Children living in the favelas, the slum housing areas, are sent to the streets of this beautiful city to beg by a mother living in poverty. Failing to bring home enough money, they are beaten daily by their mother or a man living with her. In a month or two they choose to stay with a gang that takes them in and gives them food.
Street children, menino de rua , form packs for mutual protection, especially at night when rival gangs or the police might prey upon them. Older children, some as young as eight, team up to rob tourists and unwary natives threatening the victim with a broken bottle or knife. Others beg, pick pockets, shine shoes, wash car windows, and sell cigarettes and trinkets to earn money for food and glue to sniff. Some serve as lookouts for the drug dealers; some sell drugs.
Many businessmen consider street children as blight upon the face of the earth and hire off duty policemen or ex-policemen to kill them. The going rate is about $50.00. Some have been killed in front of churches and schools. Fifty, sleeping in a park were ambushed by the police; eight were killed and others wounded. Three thousand children a year are shot to death in Brazil, others are dismembered or mutilated. Some are incinerated alive in what drug traffickers call microwaves for perhaps knowing too much about their business.

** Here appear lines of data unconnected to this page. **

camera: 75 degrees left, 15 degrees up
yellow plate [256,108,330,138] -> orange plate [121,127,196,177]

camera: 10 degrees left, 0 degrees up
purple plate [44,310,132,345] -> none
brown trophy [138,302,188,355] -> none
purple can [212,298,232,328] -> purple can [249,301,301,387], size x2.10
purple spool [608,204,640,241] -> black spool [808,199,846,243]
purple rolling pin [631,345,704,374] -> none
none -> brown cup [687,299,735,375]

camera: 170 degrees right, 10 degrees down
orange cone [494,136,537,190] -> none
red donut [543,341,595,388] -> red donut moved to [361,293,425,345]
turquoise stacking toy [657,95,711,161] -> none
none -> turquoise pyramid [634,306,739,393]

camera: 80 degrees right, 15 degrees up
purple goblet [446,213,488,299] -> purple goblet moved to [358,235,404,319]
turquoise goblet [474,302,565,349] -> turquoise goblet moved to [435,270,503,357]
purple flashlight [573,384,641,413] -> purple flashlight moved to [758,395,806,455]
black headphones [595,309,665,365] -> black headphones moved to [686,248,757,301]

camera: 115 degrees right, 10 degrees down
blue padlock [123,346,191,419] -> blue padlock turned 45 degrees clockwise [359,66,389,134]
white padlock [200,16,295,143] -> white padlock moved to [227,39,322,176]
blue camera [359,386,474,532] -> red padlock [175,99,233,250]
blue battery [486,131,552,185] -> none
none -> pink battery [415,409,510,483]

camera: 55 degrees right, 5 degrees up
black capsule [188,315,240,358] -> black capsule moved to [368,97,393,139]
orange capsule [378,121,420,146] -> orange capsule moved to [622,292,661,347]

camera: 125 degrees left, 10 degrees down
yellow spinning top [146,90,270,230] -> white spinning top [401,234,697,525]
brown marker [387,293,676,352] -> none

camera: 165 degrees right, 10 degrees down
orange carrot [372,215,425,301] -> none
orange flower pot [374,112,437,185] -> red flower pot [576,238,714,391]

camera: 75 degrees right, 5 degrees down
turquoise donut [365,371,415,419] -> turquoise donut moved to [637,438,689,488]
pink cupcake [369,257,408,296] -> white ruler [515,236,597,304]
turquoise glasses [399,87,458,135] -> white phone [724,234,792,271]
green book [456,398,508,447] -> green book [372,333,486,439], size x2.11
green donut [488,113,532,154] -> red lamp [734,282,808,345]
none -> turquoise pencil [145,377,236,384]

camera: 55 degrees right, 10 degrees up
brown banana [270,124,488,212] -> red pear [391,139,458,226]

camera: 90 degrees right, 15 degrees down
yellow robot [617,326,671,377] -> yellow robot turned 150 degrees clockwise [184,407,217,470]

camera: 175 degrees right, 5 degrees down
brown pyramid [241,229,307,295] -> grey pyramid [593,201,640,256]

Many are thought to be buried in secret cemeteries and uncounted in the official totals.
Street children seldom bath and wear soiled clothing they have stolen or scavenged. Most cannot read or write. Churches refuse them entrance and many “nice people” consider them cockroaches to be exterminated. There are millions of them living on the streets of Brazil.
Living by their wits, harassed by the police, hunted and killed by merchants and drug dealers, using drugs, prostituting their bodies, having poor diets and no health care, few menino de rua will live to age eighteen.
If they have lived on the streets for several years, it is difficult to rescue them. Street children are wary of anyone outside their pack; they do not trust adults and certainly not the police. Although a few churches provide meals most churches do not welcome them. The legal system is weak and provides little relief. So what can be done?
Jim Kern said, “Each child comes to us with a message from God and it is our job to help them deliver that message.” Are you listening?
In Brazil menino de rua are crying, “Help!”
In Jesus’ name we must. Each of us can pray and support those seeking to rescue them. These children are not cockroaches.